Monday, February 8, 2016

Birdwatching

My Dad is a very keen birdwatcher. By very keen, I mean that he has well over 5000 pictures of birds that he's taken and loaded onto his computer, and has been known to abandon cups of tea, chocolate biscuits, even entire bowls of dessert in order to leap for his camera and capture some rare feathered example. There was one moment, building the outdoor kitchen block, in which he almost made a leap from the top of a ladder because he forgot he couldn't just grab his camera from there. I think he's made it his mission in life, lately, to single-handedly undertake a survey of the local bird populations around our property.

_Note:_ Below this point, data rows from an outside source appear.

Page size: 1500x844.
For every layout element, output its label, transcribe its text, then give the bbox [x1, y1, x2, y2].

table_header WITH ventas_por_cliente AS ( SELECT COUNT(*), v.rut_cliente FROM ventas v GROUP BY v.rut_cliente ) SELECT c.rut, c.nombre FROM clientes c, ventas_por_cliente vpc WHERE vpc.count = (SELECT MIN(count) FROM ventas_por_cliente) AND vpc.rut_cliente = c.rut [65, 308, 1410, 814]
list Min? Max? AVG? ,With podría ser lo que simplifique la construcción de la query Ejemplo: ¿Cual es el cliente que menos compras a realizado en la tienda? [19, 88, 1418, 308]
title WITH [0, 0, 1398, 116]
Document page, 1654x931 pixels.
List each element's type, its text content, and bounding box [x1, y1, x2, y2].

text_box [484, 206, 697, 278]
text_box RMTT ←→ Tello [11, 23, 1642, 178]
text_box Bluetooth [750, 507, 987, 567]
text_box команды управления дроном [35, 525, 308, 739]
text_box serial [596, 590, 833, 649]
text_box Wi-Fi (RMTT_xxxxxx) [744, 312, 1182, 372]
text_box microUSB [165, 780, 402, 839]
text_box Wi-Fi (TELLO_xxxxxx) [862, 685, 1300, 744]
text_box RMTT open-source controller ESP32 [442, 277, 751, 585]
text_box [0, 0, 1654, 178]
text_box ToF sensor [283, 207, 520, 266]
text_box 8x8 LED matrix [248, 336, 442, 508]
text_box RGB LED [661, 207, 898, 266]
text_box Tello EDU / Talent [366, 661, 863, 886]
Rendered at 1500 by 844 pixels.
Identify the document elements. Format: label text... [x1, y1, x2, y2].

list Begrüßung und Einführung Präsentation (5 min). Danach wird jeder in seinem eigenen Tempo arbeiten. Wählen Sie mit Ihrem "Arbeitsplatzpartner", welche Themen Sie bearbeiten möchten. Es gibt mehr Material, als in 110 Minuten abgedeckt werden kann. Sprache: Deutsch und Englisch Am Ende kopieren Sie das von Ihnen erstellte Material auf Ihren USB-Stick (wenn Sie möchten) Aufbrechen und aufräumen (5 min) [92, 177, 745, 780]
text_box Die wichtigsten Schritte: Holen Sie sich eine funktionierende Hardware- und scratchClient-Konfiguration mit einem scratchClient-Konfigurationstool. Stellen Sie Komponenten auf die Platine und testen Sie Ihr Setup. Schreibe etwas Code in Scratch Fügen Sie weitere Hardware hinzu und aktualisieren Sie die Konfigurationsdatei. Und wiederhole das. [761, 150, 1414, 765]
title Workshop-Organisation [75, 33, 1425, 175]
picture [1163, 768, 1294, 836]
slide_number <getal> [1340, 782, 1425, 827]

This particular bird (you may have to zoom in above to see that I've taken a photo of him taking a photo of a bird in flight) had been hovering just outside the range of his lens for a few weeks. Apparently this was most frustrating, as it prevented him identifying whether it was a Nankeen Kestral or a Black-Shouldered Kite.

Luckily, a day or so later it seemed to have gotten used to him enough that when he approached the tree it was perched in it just looked disdainfully in another direction rather than acknowledge Dad's presence by actually flying off.


Which is how we know that we have a small family of Black-Shouldered Kites in the area, in addition to the vast numbers of crows, cockotoos, galahs, wrens, some kind of swallow relative we've yet to identify, and the occasional Wedge-Tailed Eagle.